WHAT YOU NEED TO DO: First find the line with "811.402 189.472 733.172" in the entries below, then set down exactly every line through the line with "300.918 794.429 l 2", that line included.

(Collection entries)
━━━━━━━━━━━━━━━━
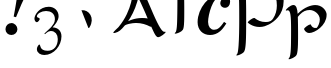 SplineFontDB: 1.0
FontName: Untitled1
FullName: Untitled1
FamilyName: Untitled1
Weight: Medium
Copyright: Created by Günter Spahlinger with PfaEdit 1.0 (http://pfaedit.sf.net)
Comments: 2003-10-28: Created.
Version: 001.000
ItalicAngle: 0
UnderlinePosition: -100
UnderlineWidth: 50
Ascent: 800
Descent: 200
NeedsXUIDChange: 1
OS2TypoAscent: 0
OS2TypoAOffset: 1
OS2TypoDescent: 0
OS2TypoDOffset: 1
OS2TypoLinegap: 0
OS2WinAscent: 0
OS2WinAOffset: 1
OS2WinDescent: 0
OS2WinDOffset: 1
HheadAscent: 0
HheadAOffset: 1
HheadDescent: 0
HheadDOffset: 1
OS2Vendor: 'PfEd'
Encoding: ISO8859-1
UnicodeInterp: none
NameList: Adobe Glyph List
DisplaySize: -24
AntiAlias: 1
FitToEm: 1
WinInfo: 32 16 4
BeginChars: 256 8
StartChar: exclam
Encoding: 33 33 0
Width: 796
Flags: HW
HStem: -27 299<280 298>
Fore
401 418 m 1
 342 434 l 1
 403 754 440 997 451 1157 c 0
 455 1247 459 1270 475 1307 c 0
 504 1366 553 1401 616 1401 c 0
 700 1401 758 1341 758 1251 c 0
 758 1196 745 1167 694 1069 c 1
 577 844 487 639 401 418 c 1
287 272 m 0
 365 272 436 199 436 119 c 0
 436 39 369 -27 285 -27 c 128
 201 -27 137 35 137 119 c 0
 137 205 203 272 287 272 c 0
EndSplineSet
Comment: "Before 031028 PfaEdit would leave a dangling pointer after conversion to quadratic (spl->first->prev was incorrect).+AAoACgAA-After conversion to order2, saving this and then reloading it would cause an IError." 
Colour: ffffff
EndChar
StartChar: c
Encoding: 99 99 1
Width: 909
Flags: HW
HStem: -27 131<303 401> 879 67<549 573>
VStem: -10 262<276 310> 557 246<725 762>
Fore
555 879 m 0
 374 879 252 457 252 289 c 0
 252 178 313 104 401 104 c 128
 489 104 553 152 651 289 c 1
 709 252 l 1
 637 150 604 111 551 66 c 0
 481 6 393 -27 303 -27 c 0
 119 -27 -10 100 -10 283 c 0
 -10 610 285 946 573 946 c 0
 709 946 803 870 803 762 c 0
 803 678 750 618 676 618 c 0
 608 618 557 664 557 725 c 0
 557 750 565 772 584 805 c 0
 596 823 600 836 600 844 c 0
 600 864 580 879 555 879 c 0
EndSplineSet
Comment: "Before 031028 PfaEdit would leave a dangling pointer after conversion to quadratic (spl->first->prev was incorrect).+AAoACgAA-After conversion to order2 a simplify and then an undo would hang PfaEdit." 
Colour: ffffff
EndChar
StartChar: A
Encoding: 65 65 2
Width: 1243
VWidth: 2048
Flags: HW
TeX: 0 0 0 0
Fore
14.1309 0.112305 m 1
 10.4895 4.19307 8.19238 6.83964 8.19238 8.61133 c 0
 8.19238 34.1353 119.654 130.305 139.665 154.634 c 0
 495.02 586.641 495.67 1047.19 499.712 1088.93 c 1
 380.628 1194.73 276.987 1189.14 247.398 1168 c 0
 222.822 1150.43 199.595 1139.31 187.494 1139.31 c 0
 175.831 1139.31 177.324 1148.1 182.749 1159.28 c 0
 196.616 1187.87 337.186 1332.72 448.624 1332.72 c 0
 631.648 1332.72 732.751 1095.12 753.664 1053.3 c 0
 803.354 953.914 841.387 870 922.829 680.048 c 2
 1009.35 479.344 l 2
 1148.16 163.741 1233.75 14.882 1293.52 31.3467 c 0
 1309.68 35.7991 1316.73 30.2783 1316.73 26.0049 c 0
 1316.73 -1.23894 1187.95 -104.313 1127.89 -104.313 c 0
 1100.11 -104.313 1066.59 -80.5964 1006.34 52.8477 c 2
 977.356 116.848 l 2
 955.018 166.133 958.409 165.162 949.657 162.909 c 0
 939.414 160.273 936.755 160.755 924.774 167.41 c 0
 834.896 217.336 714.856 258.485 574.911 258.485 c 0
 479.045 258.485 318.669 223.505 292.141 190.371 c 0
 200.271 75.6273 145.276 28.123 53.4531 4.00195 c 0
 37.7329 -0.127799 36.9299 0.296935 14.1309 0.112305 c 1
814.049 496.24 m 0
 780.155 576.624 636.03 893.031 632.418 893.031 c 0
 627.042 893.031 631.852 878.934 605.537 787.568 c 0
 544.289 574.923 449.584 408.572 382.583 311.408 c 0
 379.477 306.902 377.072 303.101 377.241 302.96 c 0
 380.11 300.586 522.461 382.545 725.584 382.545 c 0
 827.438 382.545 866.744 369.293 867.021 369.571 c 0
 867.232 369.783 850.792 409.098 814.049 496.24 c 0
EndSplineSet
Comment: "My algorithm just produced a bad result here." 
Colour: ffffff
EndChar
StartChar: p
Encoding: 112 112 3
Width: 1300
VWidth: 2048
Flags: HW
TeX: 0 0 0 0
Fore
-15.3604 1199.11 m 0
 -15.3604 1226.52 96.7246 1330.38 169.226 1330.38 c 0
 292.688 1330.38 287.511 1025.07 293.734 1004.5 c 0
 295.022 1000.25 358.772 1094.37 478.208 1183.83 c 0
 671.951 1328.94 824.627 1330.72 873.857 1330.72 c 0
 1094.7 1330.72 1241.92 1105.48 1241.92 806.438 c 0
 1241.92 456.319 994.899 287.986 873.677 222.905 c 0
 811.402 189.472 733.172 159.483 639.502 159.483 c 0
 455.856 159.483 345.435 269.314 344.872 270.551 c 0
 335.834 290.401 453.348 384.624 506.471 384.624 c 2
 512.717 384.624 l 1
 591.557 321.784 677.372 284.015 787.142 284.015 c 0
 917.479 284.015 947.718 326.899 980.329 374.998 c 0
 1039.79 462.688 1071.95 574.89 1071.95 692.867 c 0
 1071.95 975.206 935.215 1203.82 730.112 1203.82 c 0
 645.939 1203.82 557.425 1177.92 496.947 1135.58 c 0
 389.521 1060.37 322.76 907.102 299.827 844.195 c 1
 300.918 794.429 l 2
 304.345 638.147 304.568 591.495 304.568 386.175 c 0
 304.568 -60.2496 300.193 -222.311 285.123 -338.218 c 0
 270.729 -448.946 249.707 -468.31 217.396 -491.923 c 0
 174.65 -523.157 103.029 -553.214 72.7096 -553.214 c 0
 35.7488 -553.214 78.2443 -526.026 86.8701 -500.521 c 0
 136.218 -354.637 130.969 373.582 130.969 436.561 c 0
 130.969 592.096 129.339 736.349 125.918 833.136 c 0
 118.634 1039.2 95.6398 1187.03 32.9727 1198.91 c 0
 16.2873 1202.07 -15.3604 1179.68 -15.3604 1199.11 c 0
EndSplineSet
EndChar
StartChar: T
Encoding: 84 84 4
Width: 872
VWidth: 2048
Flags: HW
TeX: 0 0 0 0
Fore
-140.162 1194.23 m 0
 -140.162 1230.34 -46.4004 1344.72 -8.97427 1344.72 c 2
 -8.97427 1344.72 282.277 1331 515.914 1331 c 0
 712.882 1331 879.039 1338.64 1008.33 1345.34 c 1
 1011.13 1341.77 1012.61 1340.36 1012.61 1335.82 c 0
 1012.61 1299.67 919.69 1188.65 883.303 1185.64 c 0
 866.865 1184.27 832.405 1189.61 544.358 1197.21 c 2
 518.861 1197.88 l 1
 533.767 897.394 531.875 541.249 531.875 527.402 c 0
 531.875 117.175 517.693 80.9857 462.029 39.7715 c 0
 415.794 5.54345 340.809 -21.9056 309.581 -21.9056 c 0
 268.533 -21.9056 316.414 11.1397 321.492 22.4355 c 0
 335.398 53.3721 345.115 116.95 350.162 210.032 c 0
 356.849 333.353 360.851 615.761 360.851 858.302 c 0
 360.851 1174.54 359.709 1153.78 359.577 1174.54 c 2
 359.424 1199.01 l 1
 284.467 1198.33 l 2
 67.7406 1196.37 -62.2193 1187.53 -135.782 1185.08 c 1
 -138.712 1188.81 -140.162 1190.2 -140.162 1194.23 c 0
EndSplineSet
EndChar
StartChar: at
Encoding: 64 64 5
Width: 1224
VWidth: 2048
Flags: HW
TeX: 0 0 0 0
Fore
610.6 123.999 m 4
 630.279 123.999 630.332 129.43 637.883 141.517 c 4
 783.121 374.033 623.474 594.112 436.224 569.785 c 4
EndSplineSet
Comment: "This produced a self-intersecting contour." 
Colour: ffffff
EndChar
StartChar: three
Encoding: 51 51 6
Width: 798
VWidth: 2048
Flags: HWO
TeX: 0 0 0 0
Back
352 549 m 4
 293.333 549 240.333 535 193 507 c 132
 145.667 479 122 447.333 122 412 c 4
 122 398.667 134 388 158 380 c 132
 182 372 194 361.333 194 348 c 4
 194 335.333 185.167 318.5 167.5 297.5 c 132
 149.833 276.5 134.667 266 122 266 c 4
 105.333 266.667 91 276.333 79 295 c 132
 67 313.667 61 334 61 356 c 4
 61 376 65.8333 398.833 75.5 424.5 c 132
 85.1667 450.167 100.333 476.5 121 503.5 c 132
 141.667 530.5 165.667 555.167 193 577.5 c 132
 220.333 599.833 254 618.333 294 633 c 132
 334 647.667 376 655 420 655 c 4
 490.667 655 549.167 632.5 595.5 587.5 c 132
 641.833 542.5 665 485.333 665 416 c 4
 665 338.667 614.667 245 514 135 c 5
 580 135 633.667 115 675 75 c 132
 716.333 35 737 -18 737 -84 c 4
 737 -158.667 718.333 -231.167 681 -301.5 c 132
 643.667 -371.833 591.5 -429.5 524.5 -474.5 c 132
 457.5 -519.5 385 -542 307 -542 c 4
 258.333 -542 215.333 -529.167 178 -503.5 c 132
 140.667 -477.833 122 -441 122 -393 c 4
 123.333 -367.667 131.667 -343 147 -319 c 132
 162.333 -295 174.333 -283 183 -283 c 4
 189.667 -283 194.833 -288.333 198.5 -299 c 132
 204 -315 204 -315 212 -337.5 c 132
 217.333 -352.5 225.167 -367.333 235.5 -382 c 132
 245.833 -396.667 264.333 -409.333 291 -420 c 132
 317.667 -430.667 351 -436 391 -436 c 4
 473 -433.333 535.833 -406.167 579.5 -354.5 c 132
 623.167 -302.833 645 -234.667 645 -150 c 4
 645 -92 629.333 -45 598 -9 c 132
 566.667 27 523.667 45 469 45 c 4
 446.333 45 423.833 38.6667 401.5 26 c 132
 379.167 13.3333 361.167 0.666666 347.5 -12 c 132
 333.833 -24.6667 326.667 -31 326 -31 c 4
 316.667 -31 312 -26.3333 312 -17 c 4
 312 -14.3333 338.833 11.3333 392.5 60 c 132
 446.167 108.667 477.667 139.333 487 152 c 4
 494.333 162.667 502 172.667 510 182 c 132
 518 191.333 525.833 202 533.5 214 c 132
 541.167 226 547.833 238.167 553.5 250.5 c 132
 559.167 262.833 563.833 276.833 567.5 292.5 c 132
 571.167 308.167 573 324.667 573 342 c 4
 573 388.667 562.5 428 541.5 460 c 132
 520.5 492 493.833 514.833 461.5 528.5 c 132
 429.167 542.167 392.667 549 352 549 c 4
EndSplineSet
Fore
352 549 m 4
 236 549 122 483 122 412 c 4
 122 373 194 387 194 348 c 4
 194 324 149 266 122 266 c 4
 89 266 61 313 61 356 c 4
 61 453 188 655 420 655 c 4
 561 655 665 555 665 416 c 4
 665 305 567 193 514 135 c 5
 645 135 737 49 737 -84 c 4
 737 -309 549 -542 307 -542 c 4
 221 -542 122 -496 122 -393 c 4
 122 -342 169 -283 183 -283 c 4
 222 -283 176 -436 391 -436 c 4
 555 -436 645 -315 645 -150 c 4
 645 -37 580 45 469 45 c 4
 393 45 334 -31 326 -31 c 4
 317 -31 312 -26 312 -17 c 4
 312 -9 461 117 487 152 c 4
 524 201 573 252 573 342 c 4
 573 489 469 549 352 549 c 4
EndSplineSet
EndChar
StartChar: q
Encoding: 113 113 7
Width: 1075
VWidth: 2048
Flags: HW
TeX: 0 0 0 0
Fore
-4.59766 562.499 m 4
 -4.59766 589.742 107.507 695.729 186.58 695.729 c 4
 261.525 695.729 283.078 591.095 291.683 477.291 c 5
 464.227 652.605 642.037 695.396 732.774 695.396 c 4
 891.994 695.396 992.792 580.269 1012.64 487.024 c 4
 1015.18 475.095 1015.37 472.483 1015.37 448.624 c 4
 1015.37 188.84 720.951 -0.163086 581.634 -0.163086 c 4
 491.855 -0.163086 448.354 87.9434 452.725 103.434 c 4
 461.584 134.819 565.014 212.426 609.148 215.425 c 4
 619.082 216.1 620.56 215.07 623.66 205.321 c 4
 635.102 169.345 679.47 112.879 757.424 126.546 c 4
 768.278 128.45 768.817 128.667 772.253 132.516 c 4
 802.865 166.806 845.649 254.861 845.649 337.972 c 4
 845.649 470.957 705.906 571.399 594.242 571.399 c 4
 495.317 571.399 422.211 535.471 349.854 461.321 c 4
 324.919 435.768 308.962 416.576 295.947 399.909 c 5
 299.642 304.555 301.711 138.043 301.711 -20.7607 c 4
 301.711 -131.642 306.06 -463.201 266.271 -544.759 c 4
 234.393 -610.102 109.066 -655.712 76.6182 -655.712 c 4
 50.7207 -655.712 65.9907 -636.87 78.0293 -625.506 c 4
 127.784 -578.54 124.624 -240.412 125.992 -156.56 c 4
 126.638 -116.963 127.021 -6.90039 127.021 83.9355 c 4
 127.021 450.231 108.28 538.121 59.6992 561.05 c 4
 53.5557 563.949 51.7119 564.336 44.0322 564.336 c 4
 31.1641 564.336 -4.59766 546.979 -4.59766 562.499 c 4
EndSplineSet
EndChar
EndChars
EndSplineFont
━━━━━━━━━━━━━━━━
COMPLETED EXERCISE:
 811.402 189.472 733.172 159.483 639.502 159.483 c 0
 455.856 159.483 345.435 269.314 344.872 270.551 c 0
 335.834 290.401 453.348 384.624 506.471 384.624 c 2
 512.717 384.624 l 1
 591.557 321.784 677.372 284.015 787.142 284.015 c 0
 917.479 284.015 947.718 326.899 980.329 374.998 c 0
 1039.79 462.688 1071.95 574.89 1071.95 692.867 c 0
 1071.95 975.206 935.215 1203.82 730.112 1203.82 c 0
 645.939 1203.82 557.425 1177.92 496.947 1135.58 c 0
 389.521 1060.37 322.76 907.102 299.827 844.195 c 1
 300.918 794.429 l 2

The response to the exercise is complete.